- **TASKS**:
[1] From the infantry units text, extract the passage starting with "- The Army subdivides" and going on through "time of war)".
[2] According to the infantry units text, how many people make up the "Team" that the U.S. Army adds at the bottom of its unit list?
[3] List every unit in the UK structure given in the infantry units text.

- **PASSAGE TO READ**:
::::::::
Infantry Units
What are the relative sizes of the named units?
It varies from service to service, country to country, and era to era, but I found this listing of U.S. Army unit sizes (PDF) in the late 20th century:
- Army: 100,000
- Corps: 30,000+
- Division: 15,000+
- Brigade: 4,500
- Regiment: 1,500
- Battalion: 700
- Company: 175
- Platoon: 40
- Squad: 10
Note that “an Army” (the top-most division) is not “The Army.” When we speak of the Army, we mean every single person in the Army. But an Army is a subdivision of that. The Army actually consists of multiple armies.
The U.S. Army itself has a multimedia tool that lets you click through descriptions of the sizes (but it’s hard to link into).
The differences between the list above are:
- The Army adds a “Team” to the bottom, consisting of four people. (My personal experience confirms this: I served as a medic in a Marine Corps platoon, and the smallest unit was a four-person “Fire Team.”)
- The Army subdivides the topmost unit into:
- Field Army (90,000)
- Army Group (400,000)
- Army Region (1,000,000+; it notes that this only happens during a time of war)
- The Army doesn’t include “Regiment.” There is the concept of a Regiment in the U.S. Army, but it seems to be more of an administrative construct, not a deployable unit.
For the UK, I cobbled together the following list from multiple sources. It’s very close to the U.S. structure:
- Division
- Brigade
- Regiment
- Battalion
- Company
- Platoon
- Section
There doesn’t seem to be any mnemonic to this. You just have to memorize them, I guess.
Why I Looked It Up
I was reading a history of World War 1, and the unit sizes are used constantly. I couldn’t figure out what was big and what was small, and what was bigger or smaller than anything else.
::::::::
- **INFORMATION SHOWN**:
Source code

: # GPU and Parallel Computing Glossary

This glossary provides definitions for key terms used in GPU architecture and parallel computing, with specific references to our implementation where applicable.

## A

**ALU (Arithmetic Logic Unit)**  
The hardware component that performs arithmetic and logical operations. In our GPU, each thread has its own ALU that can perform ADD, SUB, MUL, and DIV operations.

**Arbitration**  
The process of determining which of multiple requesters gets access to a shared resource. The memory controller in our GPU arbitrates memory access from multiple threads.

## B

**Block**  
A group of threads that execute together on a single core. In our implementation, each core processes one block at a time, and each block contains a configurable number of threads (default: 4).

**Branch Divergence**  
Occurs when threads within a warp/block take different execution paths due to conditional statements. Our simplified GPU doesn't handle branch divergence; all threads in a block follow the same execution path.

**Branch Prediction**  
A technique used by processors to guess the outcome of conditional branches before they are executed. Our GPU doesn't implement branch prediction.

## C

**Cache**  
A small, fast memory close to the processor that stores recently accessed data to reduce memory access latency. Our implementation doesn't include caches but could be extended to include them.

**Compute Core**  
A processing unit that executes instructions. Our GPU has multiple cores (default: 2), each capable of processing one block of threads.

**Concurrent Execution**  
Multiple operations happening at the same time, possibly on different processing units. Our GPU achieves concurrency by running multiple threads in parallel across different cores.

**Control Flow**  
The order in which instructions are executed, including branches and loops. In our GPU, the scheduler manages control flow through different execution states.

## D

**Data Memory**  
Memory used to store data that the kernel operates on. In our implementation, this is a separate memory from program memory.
::::::::
- **RESULTS OF THE EXERCISE**:
[1]
- The Army subdivides the topmost unit into:
- Field Army (90,000)
- Army Group (400,000)
- Army Region (1,000,000+; it notes that this only happens during a time of war)

[2] Four people.

[3]
- Division
- Brigade
- Regiment
- Battalion
- Company
- Platoon
- Section